NYC Will Test Uncertain Feasibility of Electric Taxis

By · April 23, 2013

Nissan LEAF Taxi in NYC

New York City Major Michael Bloomberg yesterday officially announced that six all-electric Nissan LEAFs are entering service as part of a year-long zero-emission taxi cab pilot program. But do electric cars with limited range, and relatively long refueling times, represent the most practical and effective path to the greening of New York's taxi fleet?

That's far from certain, according to Paul Gillespie, perhaps the country’s most prominent green taxi advocate. “Both Nissan and the Taxi and Limo Commission must know that the recent history of using the LEAF as a taxi has not been a happy one,” said Gillespie, in an email to PluginCars.com. He said that drivers were alienated during a recent EV taxi project in Osaka, Japan. “They couldn’t find any takers,” he said. Japan Times also reported that battery degradation over time, and the use of heaters, made the electric taxis impractical.

Gillespie is formerly headed the taxi commission in San Francisco. Largely due to his efforts, San Francisco’s taxi fleet became one of the greenest in the world, boasting a high percentage of hybrids and alternative fuel cars.

The New York electric taxis join more than 13,000 medallion cabs licensed in NYC, including traditional gasoline cars, diesel cabs, and hybrids. Nissan is the auto industry's most active promoter of electric vehicles. The company's NV200 minivan was chosen by New York City as its “Taxi of Tomorrow.”

Questions about Charging and Comfort

Nissan LEAF Taxi Detail />

“We want to see how you integrate an electric vehicle into the taxi duty cycle,” said David Yassky, Commissioner of the NYC Taxi and Limousine Commission. “Taxis are on the road 24 hours a day, 7 days a week, so we have to figure out how you integrate the charging into that Taxi cycle.”

To help the six test cars provide the best service to New York travelers, Nissan is installing several rapid charge points around the city for drivers to recharge their cabs to about 80 percent capacity in 30 minutes.

The Nissan LEAF taxi cab is essentially the same as the LEAF you’ll see at your local Nissan dealer.

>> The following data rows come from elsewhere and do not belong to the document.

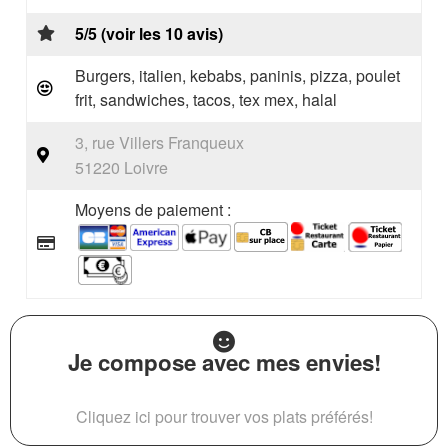
5/5 (voir les 10 avis)
Burgers, italien, kebabs, paninis, pizza, poulet
frit, sandwiches, tacos, tex mex, halal
3, rue Villers Franqueux
51220 Loivre
Moyens de paiement :
Je compose avec mes envies!
Cliquez ici pour trouver vos plats préférés!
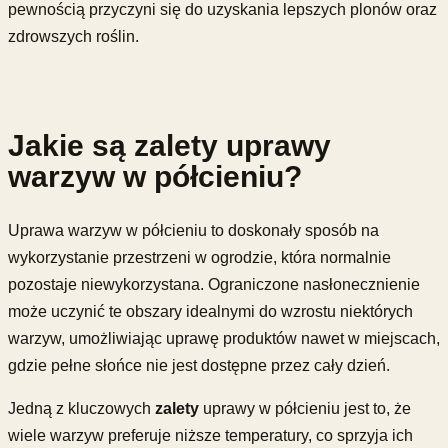
pewnością przyczyni się do uzyskania lepszych plonów oraz
zdrowszych roślin.
Jakie są zalety uprawy
warzyw w półcieniu?
Uprawa warzyw w półcieniu to doskonały sposób na
wykorzystanie przestrzeni w ogrodzie, która normalnie
pozostaje niewykorzystana. Ograniczone nasłonecznienie
może uczynić te obszary idealnymi do wzrostu niektórych
warzyw, umożliwiając uprawę produktów nawet w miejscach,
gdzie pełne słońce nie jest dostępne przez cały dzień.
Jedną z kluczowych
zalety
uprawy w półcieniu jest to, że
wiele warzyw preferuje niższe temperatury, co sprzyja ich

The only options to be added to the LEAF taxis in New York City are a fare meter, two-way radio, iconic roof-mounted taxi sign, and of course, the infamous New York City Taxi Cab TV. “The back seat is cramped, and once you start hooking up meters and credit card processors and all the other electronics, not to mention a heater or AC, what will the range truly be?” asked Gillespie.

The electric taxi project was originally promised in 2011. Although the initial six-car test fleet will be part of the NYC Taxi fleet for just a year, they serve as a vital stepping stone towards Major Bloomberg’s ambitious goal: to have at least one third of all taxis in NYC electric by the end of this decade.

“I feel like the people who truly care about clean taxis and understand the industry are moving to hybrids, while electric taxis are being pushed by politicians and well meaning, but naive, government folks,” said Gillespie. He believes that it be difficult to get New York City to consider the best technology options for overall environmental benefits when the city has closed their taxi market to anyone but Nissan for the next ten years.